Na época, ouvi falar do caso de Naâma Asfari, que havia sido detido em 2010 e cumpria uma pena de trinta anos por seu ativismo pela ocupação do Saara Ocidental. Seu caso e o de Khatri Dadda, um jovem jornalista sarauí preso em 2019 e condenado a vinte anos, chamou a atenção de Mary Lawlor, relatora especial da ONU sobre a situação dos defensores dos direitos humanos. Em julho de 2021, Lawlor disse: “Não apenas os defensores dos direitos humanos que trabalham em questões relacionadas aos direitos humanos no Marrocos e no Saara Ocidental continuam sendo injustamente criminalizados por suas atividades legítimas, eles recebem sentenças de prisão desproporcionalmente longas e, enquanto presos, são submetidos a tratamento cruel, desumano, degradante e torturas”. Fotos desses dois homens e inúmeros outros são frequentemente encontradas nos escritórios de organizações de direitos humanos e advogados trabalham incansavelmente para eles.

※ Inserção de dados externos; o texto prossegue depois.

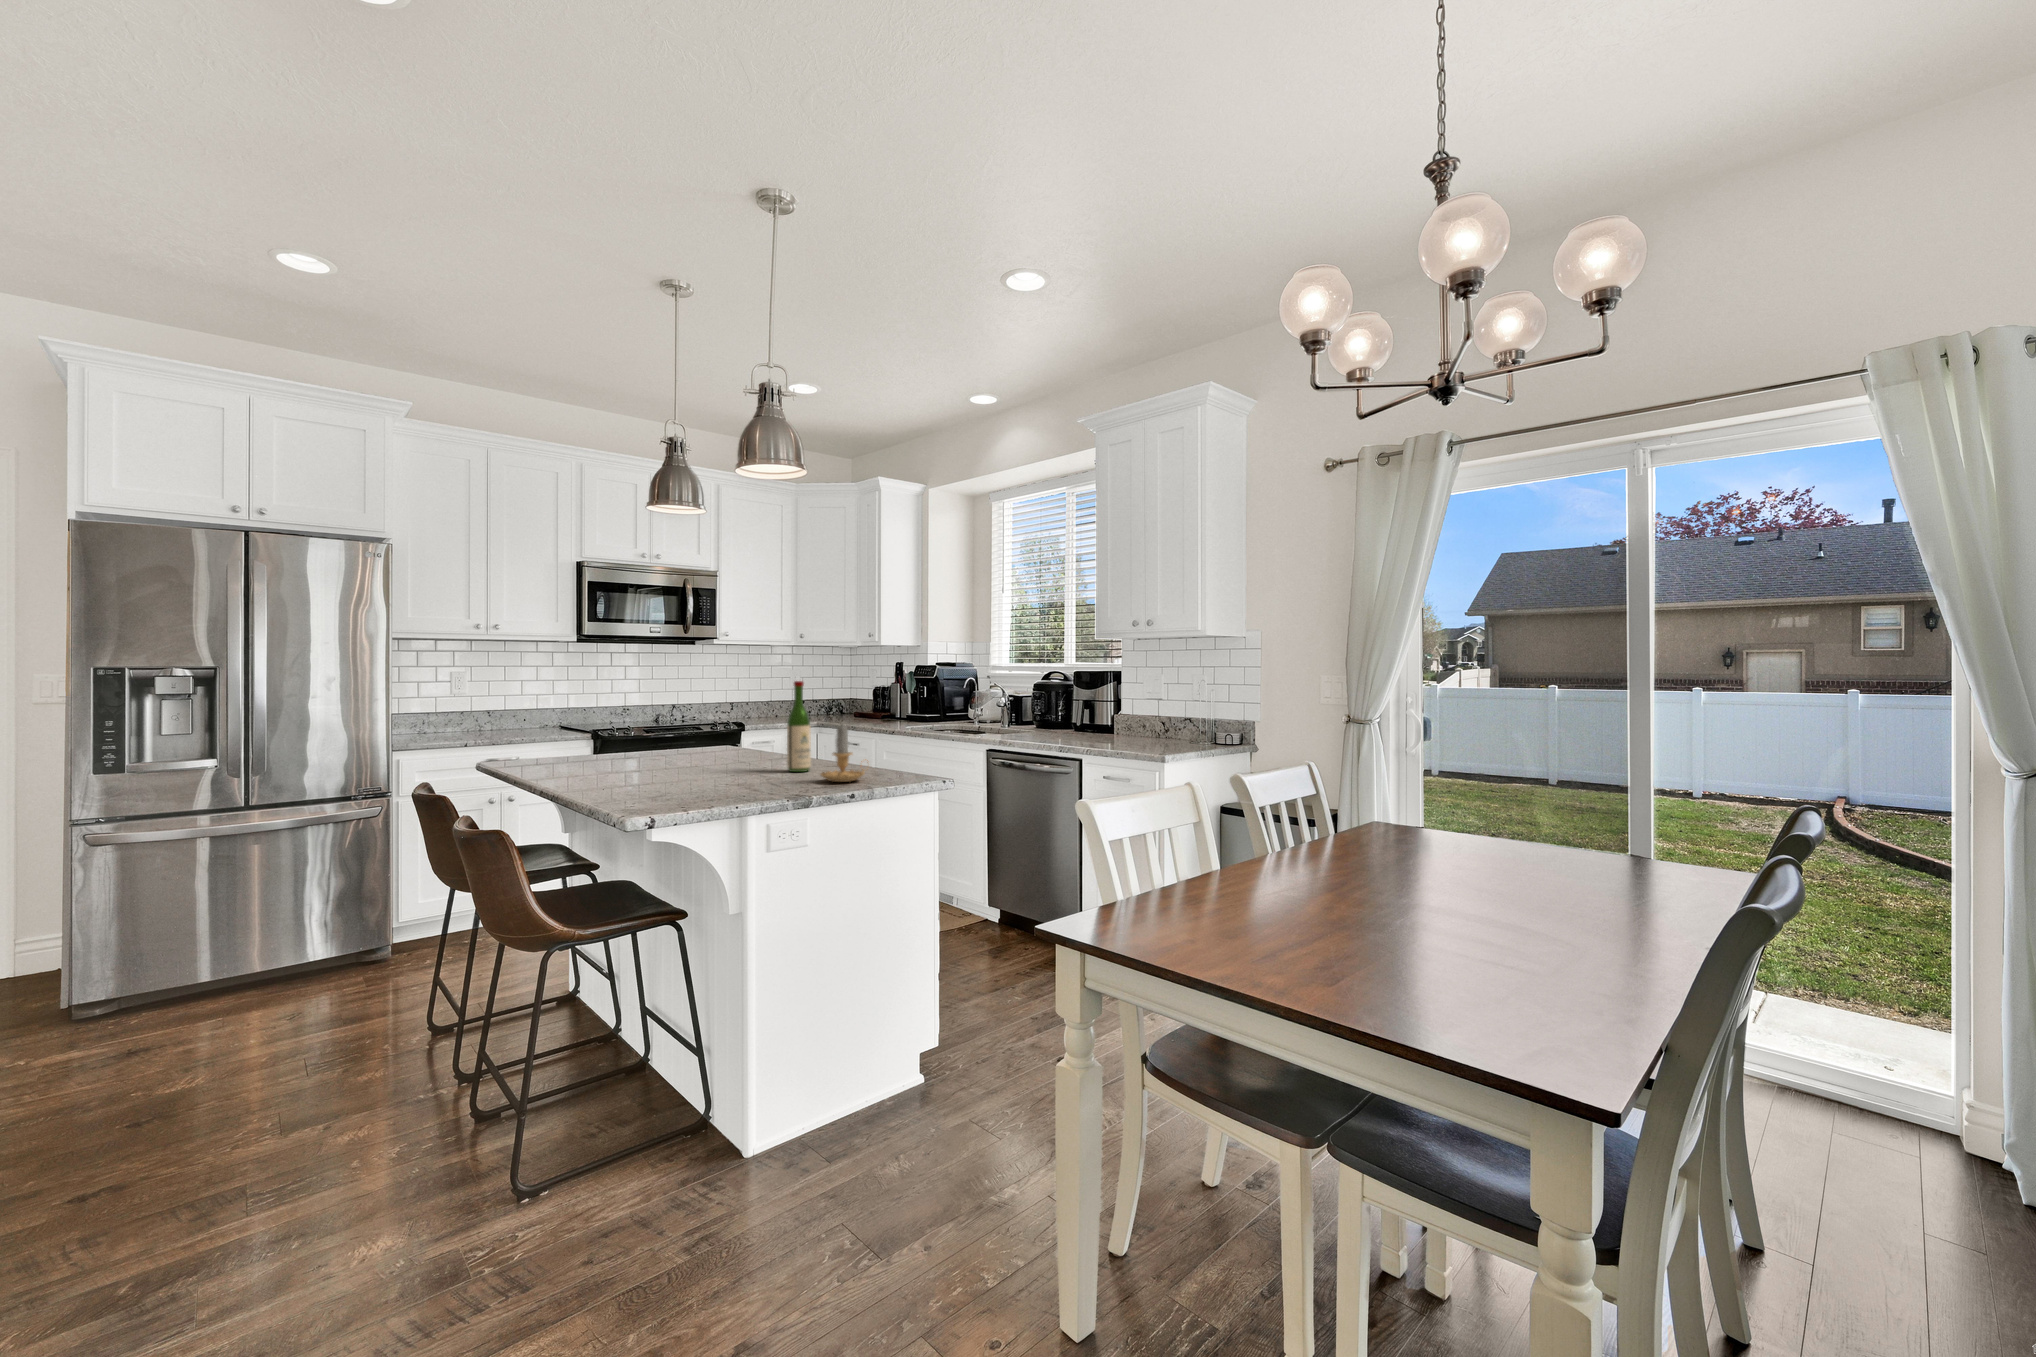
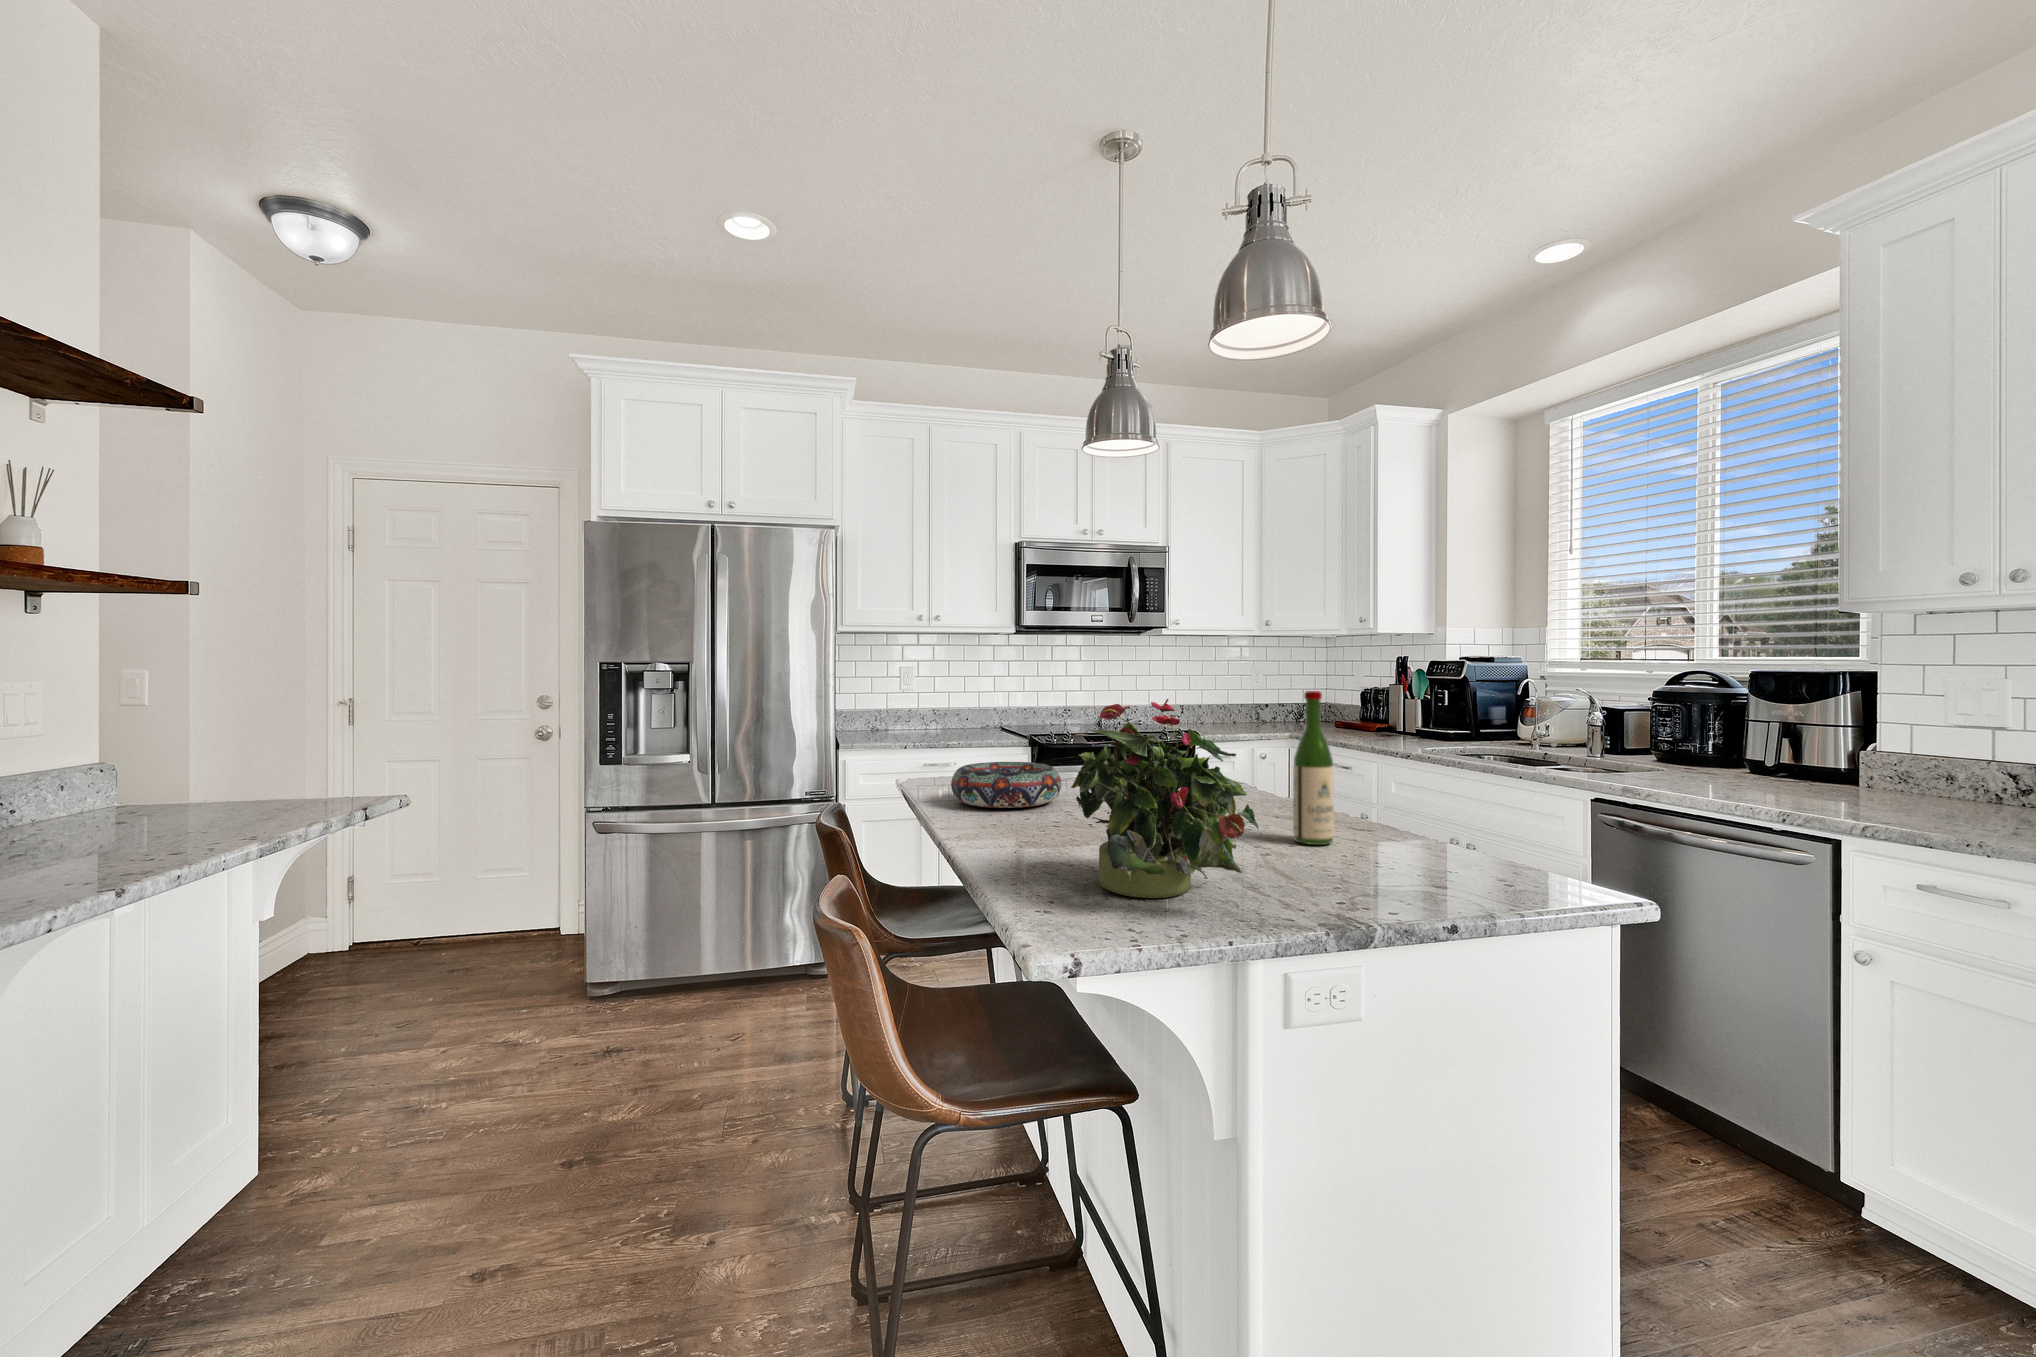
potted plant: none [645,684,759,795] -> present [1071,699,1258,898]
candle: present [821,726,868,782] -> none [1365,772,1457,885]
decorative bowl: none [541,737,631,768] -> present [951,762,1061,808]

São pessoas como Alaa e seus camaradas em lutas semelhantes em lugares tão distantes quanto a Colômbia e a Índia.

Durante os últimos anos, o Makhzen tentou estrangular o principal partido de esquerda do Marrocos, o Caminho Democrático. Ele reprimiu e difamou seus ativistas que tentam se organizar publicamente e está impedindo o partido de usar locais públicos para realizar seu V Congresso este ano. Apesar dos obstáculos, militantes do Caminho Democrático começaram o novo ano pedindo uma luta conjunta das forças populares e exigiram que as liberdades e os direitos humanos sejam respeitados e que os presos políticos sejam libertados, incluindo membros do Movimento Rif, que mobilizou centenas de milhares de pessoas para exigir direitos sociais e justiça depois que um vendedor de peixe foi morto por um compactador de lixo da cidade, em 2016. O Caminho Democrático também se opõe ao repressivo Makhzen e apoia a autodeterminação do povo sarauí.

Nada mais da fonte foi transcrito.